▶ Directions for this task:
Where in the data does the word "framed" appear? Find those lines and copy them.

▶ Data:
·····

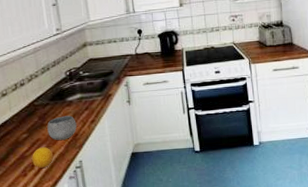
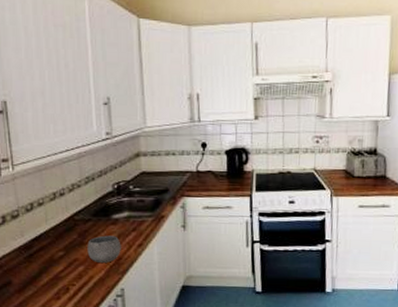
fruit: present [32,147,54,168] -> none [67,269,92,292]

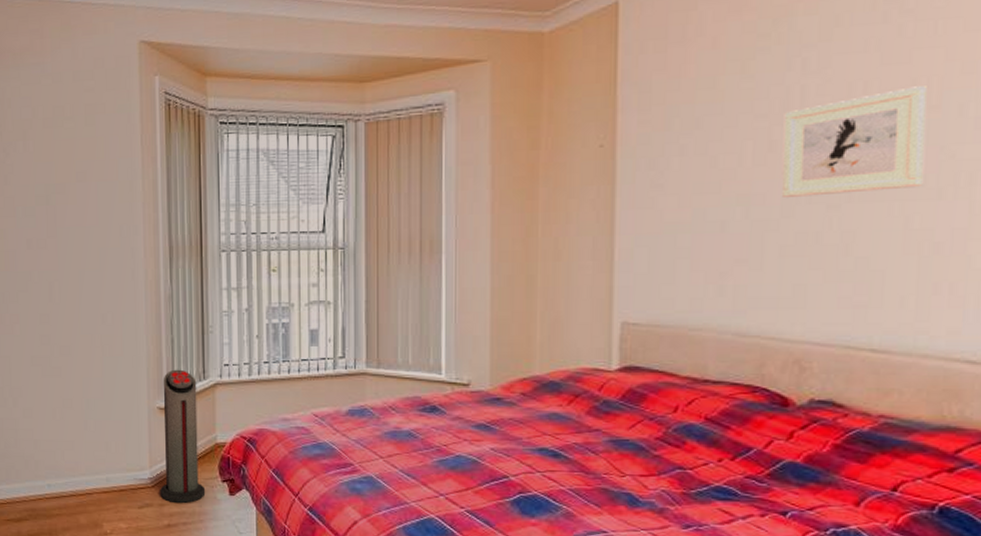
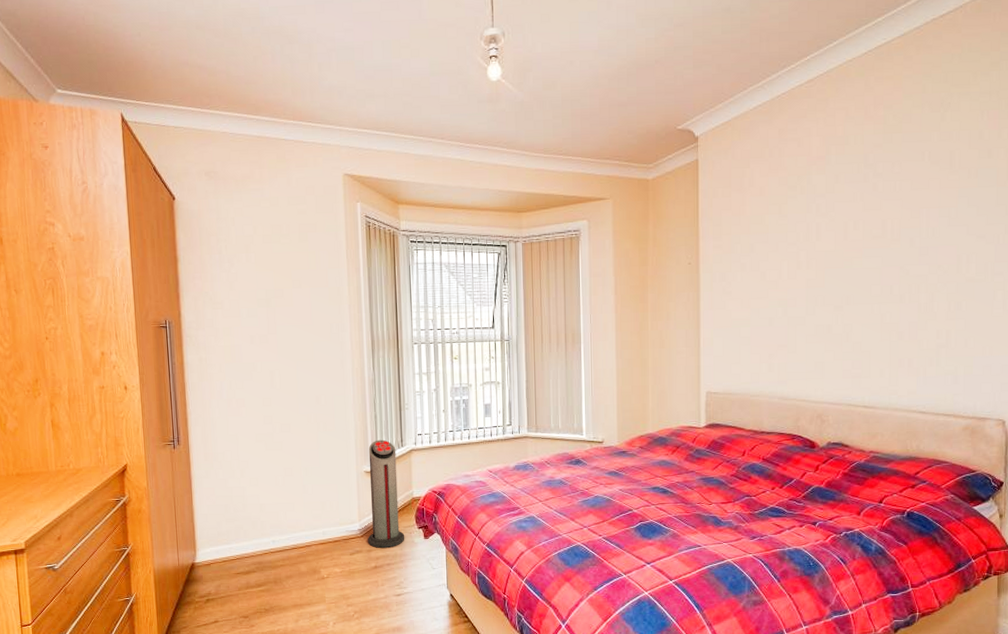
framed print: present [781,86,927,197] -> none [806,225,891,301]

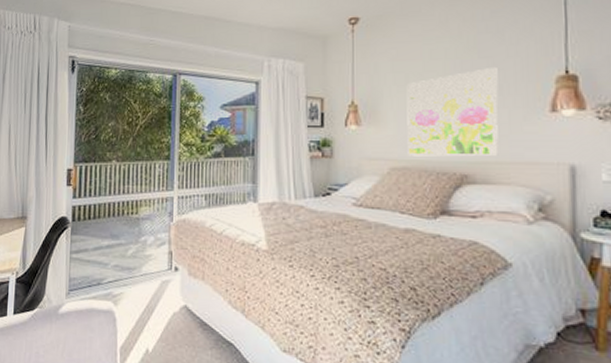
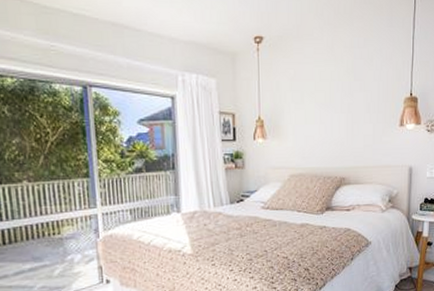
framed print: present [406,66,499,157] -> none [302,88,367,165]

·····

▶ Final answer:
framed print: present [781,86,927,197] -> none [806,225,891,301]
framed print: present [406,66,499,157] -> none [302,88,367,165]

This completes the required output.